Up popped two hits, one of which was for Martha Pedersen Rohne, age 34, with a residence of Vosservanger.  The age was right and I could easily see Rokne being interpreted as Rohne, so this sounded very promising.  I clicked on the “scanned manifest” option, but couldn’t find Martha on the manifest that appeared.  I realized then that I was dealing with a mislinked image.  Having encountered this situation before, I knew that the image was probably in the EIDB, but that I would have to do a little more work to locate it.  I began by noting a couple of details from the text information above the image: the May 30, 1893 arrival date and line number 597.

Missing Manifests

Armed with these bits of data, I returned to Steve Morse’s site and chose his missing manifests form, designed for just these situations.  Toward the left of the screen, I entered the date I had just copied and hit the “display” button.  This brought me to the opening page of the microfilm that contains the arrivals for May 27-June 5, 1893. 

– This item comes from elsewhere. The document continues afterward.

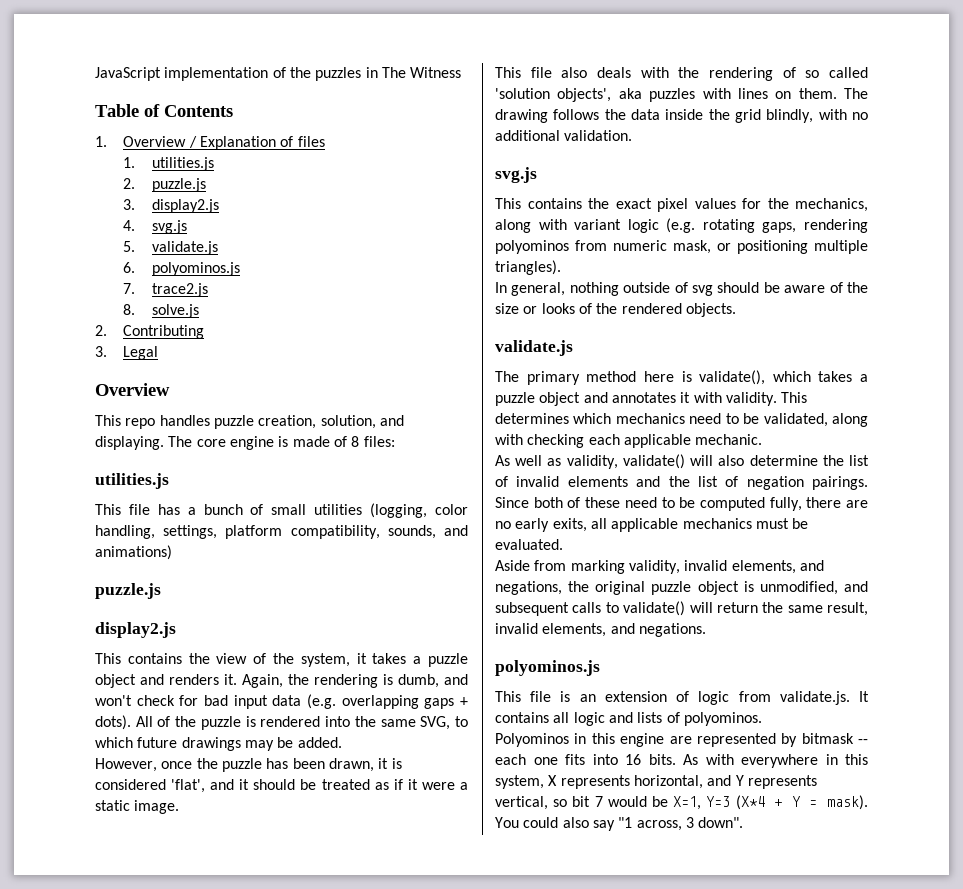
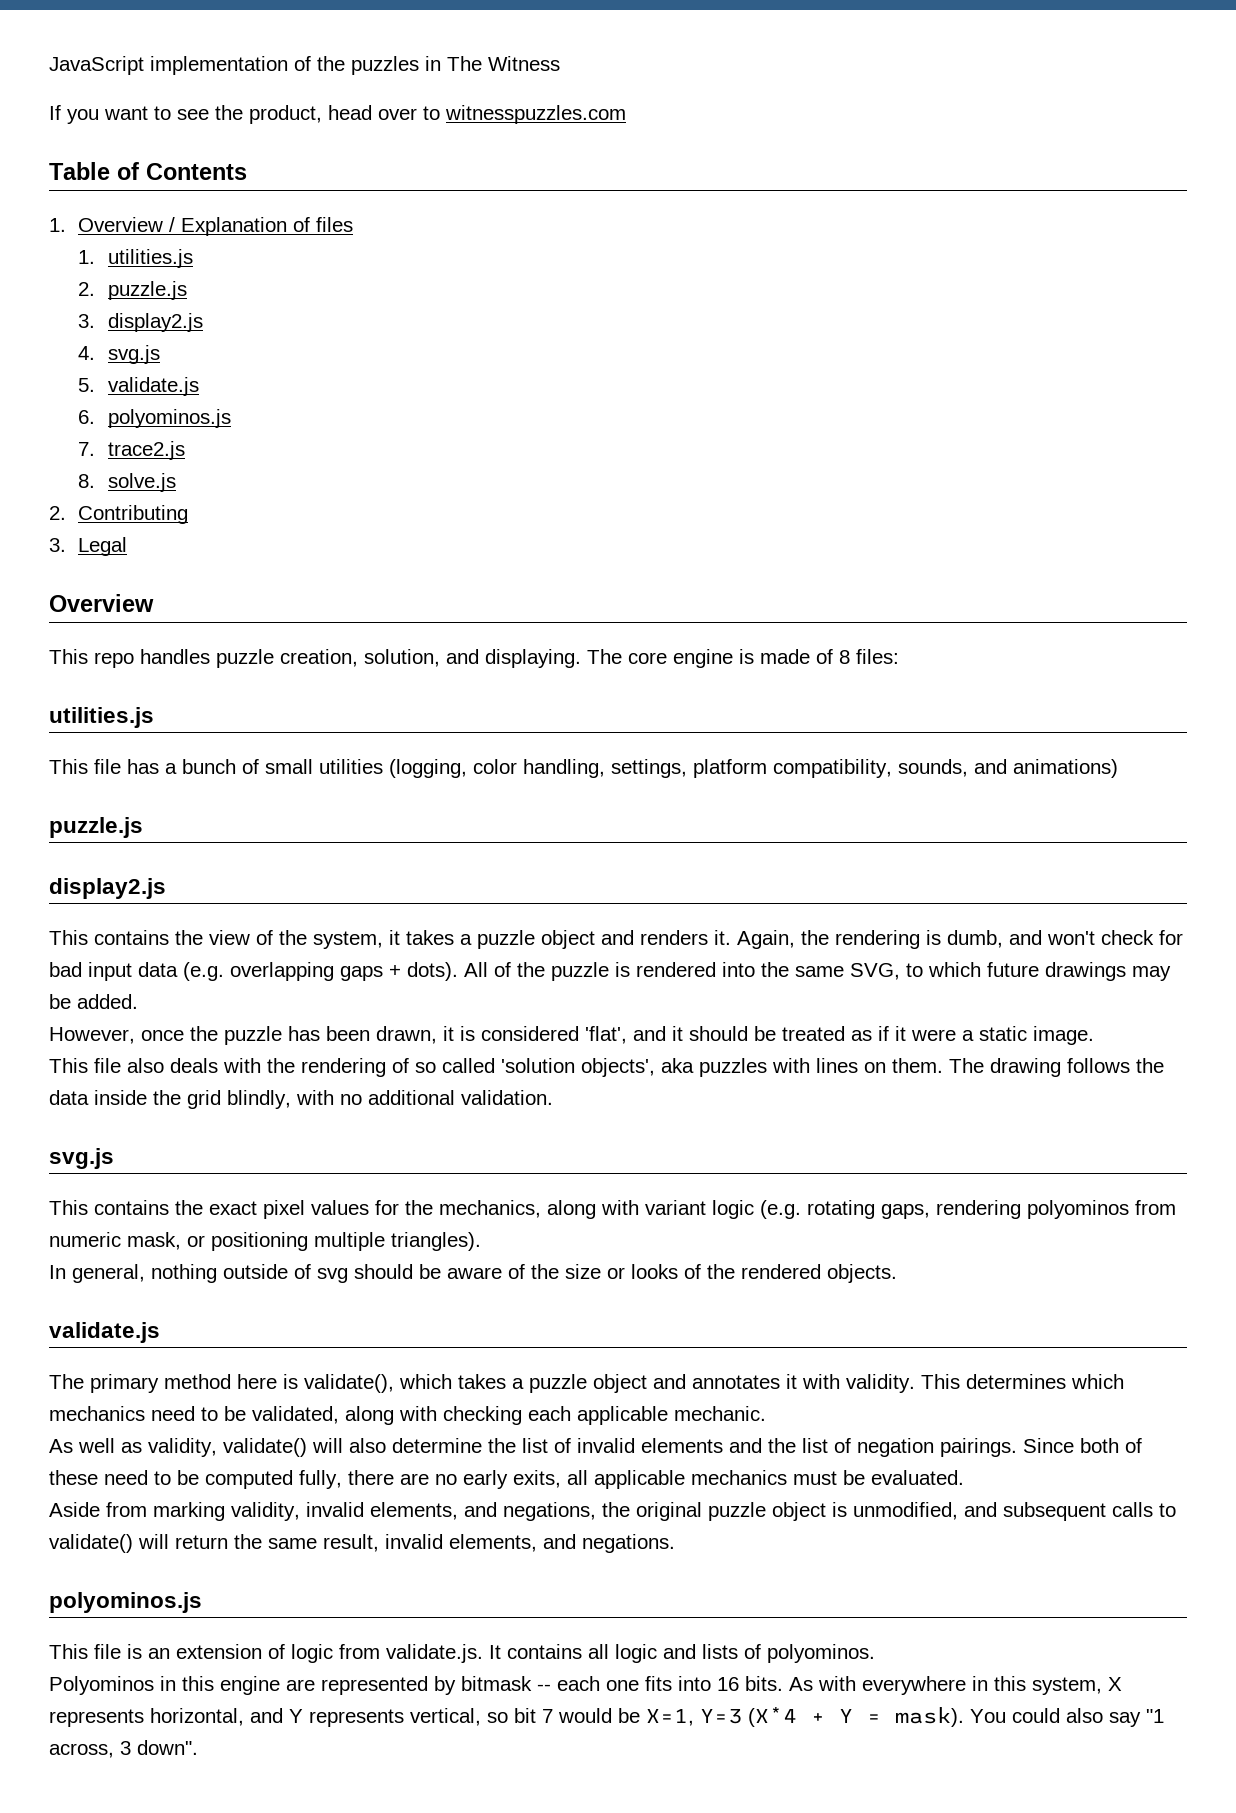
(462, 72) none -> [49,105,626,124] // If you want to see the product, head over to witnesspuzzles.com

Doing a little mental math, I realized that I was looking for a ship that had arrived about four days into this ten-day period – or about 40% of the way through the roll.  Of course, this was only an approximation as many ships could have arrived on one day and only one or two on others, but I used this as a rough estimate of how far to jump into the roll.  On the right of the screen, I could see that there were a total of 717 frames (essentially the same as pages), so I calculated 40% of 717 and went directly to page 286 by entering that number in the field called “frame” near the center of the screen. 

286 proved to be the first page for a ship that arrived on May 31st, so I knew I had gone too far.  I went back to page 250 and noticed I was looking at distinctly Scandinavian names, so I thought I might be in the right neighborhood.  Inspecting the left-hand column, I saw that the page contained listings for 216-272.  I knew from a few minutes earlier when I had scribbled down details from the text data in the EIDB that the record I wanted was on line 597, so I used the +1 navigation key to move forward through the pages.  My anticipation increased as I arrived at page 257 and scanned down for line 597.

There she was: Martha Pedersen Rohne (and yes, it looked like Rohne).  Better yet, she was traveling with Anna Larsdatter Rohne (age 8) and Knud Larsen Rohne (age 4).  The names and ages all fit, Anna and “Knud” were the children of a Lars, and their intended destination was Illinois.  I knew I had the right family. 

Where There’s a Will . . .

Looking at the record, I wondered why had Knute been so difficult to locate.  After all, “Knud Rokne” isn’t that far off from the actual Knut Rokne.  Playing with possibilities, I discovered that the transcriber had missed the ditto marks under Rohne in the mother’s name, so the future football coach had been hiding under the name of Knud Larsen.  Had you thought to look under that name, there were 95 candidates to explore.  Even then, when you picked the right one and clicked to see the manifest, you would have been taken to the arrival for a different ship.  Fortunately, even with obstacles like these, there’s almost always a way to find your ancestors in this amazing database, so if Grandpa has eluded you so far, I hope you’ll give it another try!